Editorial message
The most productive sustainable power projects share one surprising trait: they weren’t built to save the planet. They were built to save money, reduce downtime,...
The most productive sustainable power projects share one surprising trait: they weren’t built to save the planet. They were built to save money, reduce downtime, and generate measurable returns. Environmental benefits followed.
The word “sustainability” often evokes images of solar panels and windmills. But if we have learned anything from changes to the grid over the last decade, it is that without a viable business case, green energy is not sustainable.
This Special Issue on Sustainable Investments examines innovations that meet both criteria. The grid can be both greener and more economically resilient.
Case studies challenge the notion that green technology is a luxury. From blue GIS systems that replace SF6 with Clean Air while cutting lifecycle emissions and maintenance costs, to vegetable-based insulating fluids that offer safer, biodegradable oil alternatives, sustainable innovations are finally meeting the performance and ROI thresholds that matter to planners, asset managers, and regulators alike.
Johnson & Phillips pushed this thinking further by reprogramming existing solar inverters to provide reactive power support, functionally similar to Static VAR Compensators, even during nighttime hours when they are not generating active power.

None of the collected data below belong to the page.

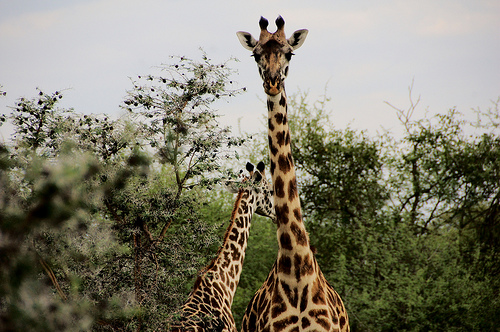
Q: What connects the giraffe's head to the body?
A: Neck.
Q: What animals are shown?
A: Giraffes.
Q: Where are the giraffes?
A: In the wild.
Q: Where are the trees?
A: Around the giraffes.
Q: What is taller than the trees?
A: The giraffes.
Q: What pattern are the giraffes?
A: Spotted.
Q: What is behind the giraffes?
A: Trees.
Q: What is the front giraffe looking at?
A: The camera.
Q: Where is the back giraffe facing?
A: Backwards.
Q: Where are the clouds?
A: In the sky.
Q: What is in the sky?
A: Clouds.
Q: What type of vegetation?
A: Tree.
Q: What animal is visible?
A: Giraffe.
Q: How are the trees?
A: Tall.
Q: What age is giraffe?
A: Adult.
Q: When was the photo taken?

This software upgrade transforms idle assets into grid-support revenue generators, extracting value from sunk-cost investments. Others, like Pfiffner, are designing air-insulated instrument transformers that can be retrofitted into existing SF6 bays, aligning with Europe’s F-Gas phase-out while exercising fiscal discipline.
Digitalization plays a vital role in sustainability. Articles in this issue explore real-time monitoring of switchgear, blockchain based peerto-peer energy settlements, and Big Data strategies for predictive maintenance. All of these are not only environmentally sensible, they reduce downtime, optimize operational outlays, and create new service models.
The energy transition cannot survive on good intentions alone. Technologies that burn cash in the name of virtue simply don’t scale. Every project featured in this issue passes a simple test: to reduce failure rates, boost system availability, or cut operational costs.
We invite you to engage with these voices, learn from their work, and join us in shaping an energy future that is both ecologically and economically sound.